I'm a fan of lighters with a right-angle candle flame. The problem is finding one that's reliable. The reason I like such lighters is because the soft candle flame permits the greatest control in lighting up the way you want to, rather than adjusting your lighting style to the technology.
Though I usually use cheap plastic Bic lighters, I don't consider them the best pipe lighters for this reason. Bic lighters are probably your best bet because they're so ubiquitous, reliable and cheap. However, most of them lack a flame adjustment, and the flame comes out a bit too strong, which risks charring the briar and forces adjustments to the way you touch the fire to the leafs and draw the flame.
I've never used the Corona Old Boy, but I have one practically identical in style and function. I like the flame, but I find the flint aggravating: the sparking flywheel usually requires far more pressure than a simple thumb flick, the flints wear down quickly (and it's tricky even assessing this), replacing flints is a pain, and flint replacements are shockingly exorbitant (at least in Canada: $5 for a simple little flint!). The flywheel that adjusts the flame length is very nice, but it doesn't make up for its detriments to me. Every so often I'll take it out and try to make a go of it, but it soon ends up a frustrating experience, which defeats the whole point of using lighters as a convenience.
I recently purchased a Xikar Resource Pipe Lighter. (I wanted the Vector Colt but I couldn't find it anywhere I intended to shop, so I settled for the Xikar.) It comes with a built-in tamper/poker/knife tool that's pretty crappy but would do in a pinch if you forget your regular tamper. It has an adjustable flame, but it's not a simple flywheel which makes it a pain to adjust, which is its biggest design drawback. It also won't light in the cold fresh air of a Canadian winter.

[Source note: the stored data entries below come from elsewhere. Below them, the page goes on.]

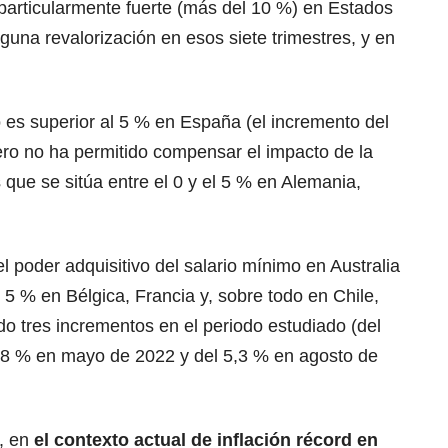
particularmente fuerte (más del 10 %) en Estados
una revalorización en esos siete trimestres, y en
o es superior al 5 % en España (el incremento del
ero no ha permitido compensar el impacto de la
s que se sitúa entre el 0 y el 5 % en Alemania,
l poder adquisitivo del salario mínimo en Australia
5 % en Bélgica, Francia y, sobre todo en Chile,
do tres incrementos en el periodo estudiado (del
,8 % en mayo de 2022 y del 5,3 % en agosto de
, en
el contexto actual de inflación récord en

Indeed, it's generally a bit temperamental and requires a certain touch to guarantee the spark will catch.
But I definitely favor electric lighters like this over flints like the Old Boy anyday.

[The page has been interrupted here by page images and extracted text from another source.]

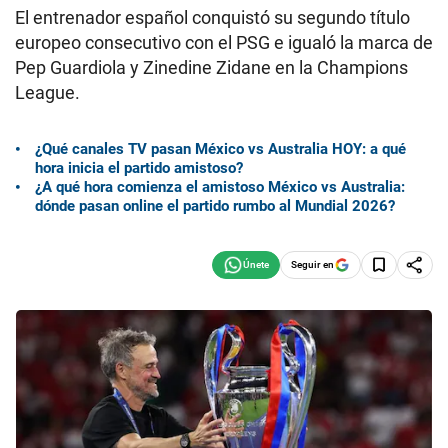
El entrenador español conquistó su segundo título
europeo consecutivo con el PSG e igualó la marca de
Pep Guardiola y Zinedine Zidane en la Champions
League.
¿Qué canales TV pasan México vs Australia HOY: a qué
hora inicia el partido amistoso?
¿A qué hora comienza el amistoso México vs Australia:
dónde pasan online el partido rumbo al Mundial 2026?
Seguir en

After saying all this, matches are still probably the best light, even though it requires two hands and has other inconveniences.

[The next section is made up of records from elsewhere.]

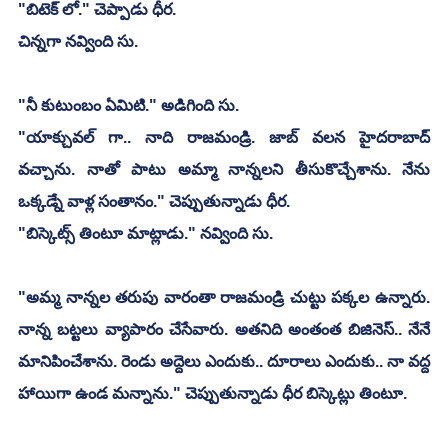
"బిటెక్ లో." చెప్పాడు ధీర.
చిన్నగా నవ్వింది సు.
"నీ కుటుంబం ఏమిటి." అడిగింది సు.
"యాక్చువల్ గా.. నాది రాజమండ్రి. జాబ్ వలన హైదరాబాద్ 
వచ్చాను. నాతో పాటు అమ్మా నాన్నలని తీసుకొచ్చేశాను. నేను 
ఒక్కడ్నే వాళ్ల సంతానం." చెప్పుతున్నాడు ధీర.
"బిస్కెట్స్ తింటూ మాట్లాడు." నవ్వింది సు. 
"అమ్మ నాన్నల తరుపు వారంతా రాజమండ్రి చుట్టు పక్కల ఉన్నారు. 
నాన్న బట్టలు వ్యాపారం చేసేవారు. అతనిది అంతంత బిజినెస్.. నేనే 
మానిపించేశాను. రెండు అద్దెలు ఎందుకు.. దూరాలు ఎందుకు.. నా వద్ద 
హాయిగా ఉండ మన్నాను." చెప్పుతున్నాడు ధీర బిస్కెట్లు తింటూ.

Personally, I like the convenience of a lighter, and even though I haven't yet found the perfect one, the electric one will suffice just fine for me for now.
Whatever you use, though, I agree with Bob -- always use soft flame lighters on your pipes (unless you have mastered the Frank method, grasshopper).
There's nothing quite like tobacco: it's the passion of decent folk, and whoever lives without tobacco doesn't deserve to live.